⚠ Disclaimer: This report is generated using AI tools and is for informational purposes only. It does not constitute investment advice. Please consult a registered financial advisor before making any investment decisions.
NH - Fundamental Analysis: Financial Health & Valuation
Back to ListFundamental Rating: 3.7
| Stock Code | NH | Market Cap | 36,825 Cr. | Current Price | 1,802 ₹ | High / Low | 2,372 ₹ |
| Stock P/E | 79.3 | Book Value | 114 ₹ | Dividend Yield | 0.25 % | ROCE | 19.4 % |
| ROE | 21.0 % | Face Value | 10.0 ₹ | DMA 50 | 1,850 ₹ | DMA 200 | 1,783 ₹ |
| Chg in FII Hold | 0.61 % | Chg in DII Hold | 0.15 % | PAT Qtr | 138 Cr. | PAT Prev Qtr | 87.4 Cr. |
| RSI | 45.4 | MACD | -34.6 | Volume | 1,83,215 | Avg Vol 1Wk | 3,11,306 |
| Low price | 1,296 ₹ | High price | 2,372 ₹ | PEG Ratio | 1.71 | Debt to equity | 0.69 |
| 52w Index | 47.0 % | Qtr Profit Var | 30.6 % | EPS | 22.7 ₹ | Industry PE | 45.2 |
📊 Core Financials
- Revenue & Profitability: Quarterly PAT improved from 87.4 Cr. to 138 Cr. (+30.6%), showing strong earnings momentum. EPS at 22.7 ₹ reflects decent profitability.
- Margins: ROCE at 19.4% and ROE at 21.0% highlight good efficiency and shareholder returns.
- Debt: Debt-to-equity ratio of 0.69 indicates moderate leverage, manageable but worth monitoring.
- Cash Flow: Dividend yield of 0.25% is very modest, suggesting reinvestment focus rather than strong shareholder payouts.
💹 Valuation Indicators
- P/E Ratio: 79.3 vs Industry PE of 45.2 → Significantly overvalued compared to peers.
- P/B Ratio: Current Price (1,802 ₹) / Book Value (114 ₹) ≈ 15.8 → Very high, signals premium valuation.
- PEG Ratio: 1.71 → Fair but leaning expensive relative to growth.
- Intrinsic Value: Current price trades above fair value zone, limiting near-term upside.
🏭 Business Model & Competitive Advantage
- NH operates in healthcare services, benefiting from rising demand for specialized medical care.
- Strong brand presence and expansion strategy provide competitive advantage.
- Moderate leverage and improving profitability strengthen long-term sustainability.
📈 Entry Zone & Long-Term Guidance
- Entry Zone: Attractive accumulation range between 1,500 ₹ – 1,600 ₹, closer to support levels and below DMA 200.
- Long-Term Holding: Suitable for investors seeking exposure to healthcare growth. Staggered buying recommended due to high valuations.
✅ Positive
- Quarterly PAT growth (+30.6%) shows earnings momentum.
- ROE (21.0%) and ROCE (19.4%) highlight efficiency.
- FII holding increased by 0.61%, showing foreign investor confidence.
- DII holding increased by 0.15%, reflecting domestic institutional support.
⚠️ Limitation
- High P/E (79.3) and P/B (15.8) ratios indicate stretched valuations.

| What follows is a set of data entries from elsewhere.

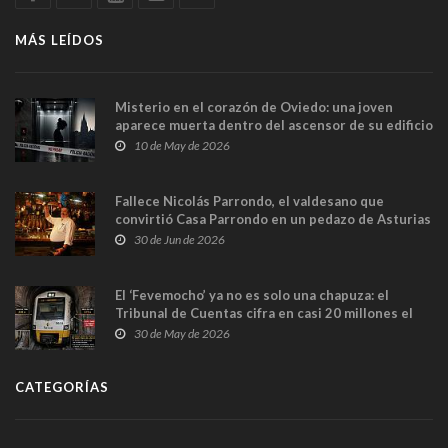
MÁS LEÍDOS
Misterio en el corazón de Oviedo: una joven
aparece muerta dentro del ascensor de su edificio
y las cámaras captan sus últimos minutos
10 de May de 2026
Fallece Nicolás Parrondo, el valdesano que
convirtió Casa Parrondo en un pedazo de Asturias
en Madrid
30 de Jun de 2026
El ‘Fevemocho’ ya no es solo una chapuza: el
Tribunal de Cuentas cifra en casi 20 millones el
sobrecoste de los trenes que no cabían por los
30 de May de 2026
túneles
CATEGORÍAS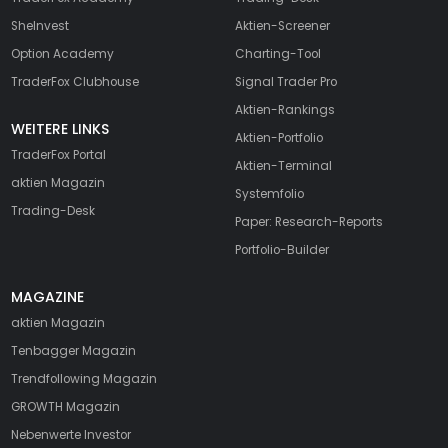
SheInvest
Aktien-Screener
Option Academy
Charting-Tool
TraderFox Clubhouse
Signal Trader Pro
Aktien-Rankings
WEITERE LINKS
Aktien-Portfolio
TraderFox Portal
Aktien-Terminal
aktien Magazin
Systemfolio
Trading-Desk
Paper: Research-Reports
Portfolio-Builder
MAGAZINE
aktien
Magazin
Tenbagger Magazin
Trendfollowing Magazin
GROWTH
Magazin
Nebenwerte Investor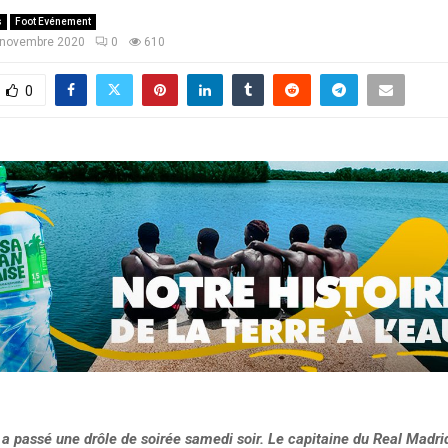
s
Foot Evénement
 novembre 2020
0
610
0
a passé une drôle de soirée samedi soir. Le capitaine du Real Madri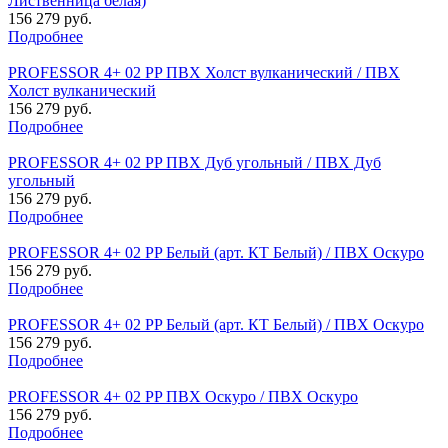
Лиственница белая)
156 279 руб.
Подробнее
PROFESSOR 4+ 02 PP ПВХ Холст вулканический / ПВХ
Холст вулканический
156 279 руб.
Подробнее
PROFESSOR 4+ 02 PP ПВХ Дуб угольный / ПВХ Дуб
угольный
156 279 руб.
Подробнее
PROFESSOR 4+ 02 PP Белый (арт. КТ Белый) / ПВХ Оскуро
156 279 руб.
Подробнее
PROFESSOR 4+ 02 PP Белый (арт. КТ Белый) / ПВХ Оскуро
156 279 руб.
Подробнее
PROFESSOR 4+ 02 PP ПВХ Оскуро / ПВХ Оскуро
156 279 руб.
Подробнее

- Dividend yield of 0.25% is very modest, limiting passive income appeal.
- MACD at -34.6 suggests weak near-term momentum.
📉 Company Negative News
- Valuation multiples remain significantly higher than industry averages.
- Low dividend yield reduces attractiveness for income-focused investors.
📈 Company Positive News
- Quarterly PAT rose from 87.4 Cr. to 138 Cr.
- FII inflows (+0.61%) highlight foreign investor interest.
- DII inflows (+0.15%) show domestic institutional support.
🌐 Industry
- Healthcare sector benefits from rising demand for specialized services and long-term structural growth.
- Industry PE at 45.2 suggests NH trades at a steep premium, reflecting growth expectations.
🔎 Conclusion
NH demonstrates strong fundamentals with improving profitability, decent return ratios, and institutional support. However, valuations are stretched with high P/E and P/B ratios, limiting near-term upside. Investors may consider entering around 1,500–1,600 ₹ for long-term holding, while avoiding aggressive buying at current levels. The company remains fundamentally healthy and well-positioned in India’s healthcare growth story.
I can also outline technical support and resistance zones using RSI, MACD, and DMA data to complement this fundamental analysis if you’d like.